§ **Quoted text**
↓↓↓

By Gary M. Kramer.
Sharon Badal has curated another terrific program of shorts for the 2013 Tribeca Film Festival. Starting with 2,870 entries, she and her staff/screeners have selected 60 shorts, 30 of which are World Premieres.
“I think that’s great to have this many new short films to introduce at Tribeca,” she boasted in a recent Skype session.
World Premieres are one reason Badal and her staff showcase short films. She wants to make Tribeca different from other festivals like Sundance, Berlin, and South by Southwest.
“That’s part of the fun, finding new stuff,” she admitted. “Our mission has always been discovery, so selecting work that is brand new allows both the audience to discover the work, and the filmmaker discovering the experience of sharing that film with the audience for the first time.”
But, she maintains, premiere status is “a factor, not a mandate. The only mandate is that the film is a New York regional premiere.”
This year Film International spoke with Badal about two specific shorts programs playing at Tribeca. One is the recurring “New York shorts” program, untitled Unlimited Ride this year. The other is “Deadbolt” a late-night genre program, which returns to Tribeca for the first time since 2008.
Gary M. Kramer: What makes a good New York short? That it gets the feel of the city as ZZZZZZZ does, or that it shows something that would only happen in New York, like Playdate, perhaps? Or is it that the characters are quintessential New Yorkers, such as the bartender’s wife in Ice?
Sharon Badal: I think a good New York short is one that shows some aspect of what’s unique about living here. Whether that’s the drama of survival—that it’s a tough city to live in—or the quirkiness of the characters themselves that mirror this kind of resilient quirkiness they all have. We like to explore the different neighborhoods, or a certain demographic. You have Ice’s Kevin Corrigan juxtaposed with the married couple in Playdate. I like the program to be almost like a double-decker tour bus ride through New York. You get little peeks of different people’s lives.
GMK: I like that you showcase a bunch of different characters and neighborhoods—Chinatown in Fortune House, 103rd street in Close My Eyes; Brooklyn in Atlantic Avenue and Ice. But Space Cadet doesn’t show off the city; it takes place almost entirely in the New Yorker’s home. What are your criteria for a New York short?

↑↑↑

§ **Dataset entries**
↓↓↓

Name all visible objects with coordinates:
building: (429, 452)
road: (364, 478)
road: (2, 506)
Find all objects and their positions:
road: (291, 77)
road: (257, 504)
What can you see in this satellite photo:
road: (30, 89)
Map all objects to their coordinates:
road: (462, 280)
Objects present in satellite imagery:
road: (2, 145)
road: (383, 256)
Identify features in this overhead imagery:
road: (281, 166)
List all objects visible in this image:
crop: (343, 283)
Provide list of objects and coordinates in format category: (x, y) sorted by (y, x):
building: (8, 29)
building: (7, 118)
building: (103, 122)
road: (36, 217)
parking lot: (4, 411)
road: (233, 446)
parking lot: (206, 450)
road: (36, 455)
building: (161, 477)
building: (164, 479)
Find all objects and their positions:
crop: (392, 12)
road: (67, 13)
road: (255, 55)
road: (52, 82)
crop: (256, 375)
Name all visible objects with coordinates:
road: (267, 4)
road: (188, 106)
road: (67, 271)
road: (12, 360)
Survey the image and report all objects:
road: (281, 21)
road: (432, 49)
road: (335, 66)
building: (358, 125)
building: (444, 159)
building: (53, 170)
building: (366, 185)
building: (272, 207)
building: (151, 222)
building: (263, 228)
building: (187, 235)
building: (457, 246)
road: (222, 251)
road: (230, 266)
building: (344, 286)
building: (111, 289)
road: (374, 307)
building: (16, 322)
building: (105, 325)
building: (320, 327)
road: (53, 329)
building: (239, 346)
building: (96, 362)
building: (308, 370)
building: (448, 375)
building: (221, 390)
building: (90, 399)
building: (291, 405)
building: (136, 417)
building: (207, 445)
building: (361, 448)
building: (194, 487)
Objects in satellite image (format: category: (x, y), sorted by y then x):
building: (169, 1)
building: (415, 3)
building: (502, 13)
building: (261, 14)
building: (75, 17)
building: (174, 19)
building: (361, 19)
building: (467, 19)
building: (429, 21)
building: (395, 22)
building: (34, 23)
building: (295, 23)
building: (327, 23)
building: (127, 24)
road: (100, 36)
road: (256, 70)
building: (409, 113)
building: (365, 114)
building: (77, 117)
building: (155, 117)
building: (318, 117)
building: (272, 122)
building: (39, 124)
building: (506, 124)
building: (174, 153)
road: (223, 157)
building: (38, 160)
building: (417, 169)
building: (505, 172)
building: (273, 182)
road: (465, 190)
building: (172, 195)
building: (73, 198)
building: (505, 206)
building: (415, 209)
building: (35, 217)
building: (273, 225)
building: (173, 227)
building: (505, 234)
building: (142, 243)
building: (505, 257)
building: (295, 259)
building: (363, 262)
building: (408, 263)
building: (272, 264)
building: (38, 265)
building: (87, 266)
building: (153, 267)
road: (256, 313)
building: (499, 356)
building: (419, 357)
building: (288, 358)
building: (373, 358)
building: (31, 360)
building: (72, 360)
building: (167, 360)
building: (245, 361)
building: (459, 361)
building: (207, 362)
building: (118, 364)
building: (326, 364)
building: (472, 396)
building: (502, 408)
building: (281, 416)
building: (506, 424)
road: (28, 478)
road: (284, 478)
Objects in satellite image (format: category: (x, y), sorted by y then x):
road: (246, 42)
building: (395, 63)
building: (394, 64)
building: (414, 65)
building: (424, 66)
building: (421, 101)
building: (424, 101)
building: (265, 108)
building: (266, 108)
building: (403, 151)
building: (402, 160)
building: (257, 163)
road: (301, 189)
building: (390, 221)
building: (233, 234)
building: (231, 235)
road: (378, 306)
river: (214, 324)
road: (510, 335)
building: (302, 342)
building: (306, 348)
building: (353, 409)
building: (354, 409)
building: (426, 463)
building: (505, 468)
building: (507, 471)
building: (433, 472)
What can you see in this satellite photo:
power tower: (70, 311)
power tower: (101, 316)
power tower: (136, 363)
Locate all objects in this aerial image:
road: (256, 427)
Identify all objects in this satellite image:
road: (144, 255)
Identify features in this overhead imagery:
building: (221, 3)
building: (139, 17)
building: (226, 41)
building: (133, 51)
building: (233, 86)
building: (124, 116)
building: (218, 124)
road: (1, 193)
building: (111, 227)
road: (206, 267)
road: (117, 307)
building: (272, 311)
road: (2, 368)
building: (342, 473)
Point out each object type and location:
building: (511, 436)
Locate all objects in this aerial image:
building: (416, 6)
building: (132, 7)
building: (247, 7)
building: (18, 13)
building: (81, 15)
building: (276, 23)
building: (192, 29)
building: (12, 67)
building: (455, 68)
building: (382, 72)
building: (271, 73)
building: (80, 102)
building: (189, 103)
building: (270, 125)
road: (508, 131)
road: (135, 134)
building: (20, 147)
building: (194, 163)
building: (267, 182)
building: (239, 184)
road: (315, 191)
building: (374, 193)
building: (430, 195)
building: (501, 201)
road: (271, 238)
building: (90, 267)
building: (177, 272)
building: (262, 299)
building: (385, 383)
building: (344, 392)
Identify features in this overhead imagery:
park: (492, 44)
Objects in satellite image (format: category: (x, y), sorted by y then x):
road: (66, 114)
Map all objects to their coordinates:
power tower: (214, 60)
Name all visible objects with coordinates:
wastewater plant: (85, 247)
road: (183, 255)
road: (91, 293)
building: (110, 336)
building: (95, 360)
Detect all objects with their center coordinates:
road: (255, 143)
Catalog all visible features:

↑↑↑

§ **Short problem 1**
In the Tribeca shorts interview, which late-night genre program returns to the festival for the first time since 2008?
§ **Short problem 2**
Extend the Tribeca shorts interview, starting right after its final question.

§ **Task result 1**
Deadbolt

§ **Task result 2**
SB: To me, the cops coming over and the dialogue in Space Cadet was very New York. And it was about a family, and I liked exploring that. I liked the almost claustrophobic-ness of that short. It differs from the claustrophobia of Playdate, [also set in a New York apartment]. Every short has a different feel to it. Space Cadet also ended the program on a lighter note. Some programs we intentionally structure them to do the heavier dramatic pieces at the beginning so when the lights go up so the audience has a lighter hearted ending.
GMK: New York is always magical on film—always. Do you try to make New Yorkers in a New York City-based festival feel at home—i.e., you are what you watch—or are you trying to give tourists something that will make them re-evaluate the city?
SB: I think it depends on the crop of shorts we have to look at. I can’t decide that until I see what I’m working with. And that dictates the journey. It’s a labor of love. This program celebrates home. And whether that is the out-of-towner experiencing these snippets of life in New York, or a local laughing at something they totally relate to, I think they are not exclusive; they can happen simultaneously. We don’t construct the program for one or the other.
GMK: The director of Atlantic Avenue was French. So you don’t limit this program to only New York-based filmmakers? Is that a happy accident or a rule?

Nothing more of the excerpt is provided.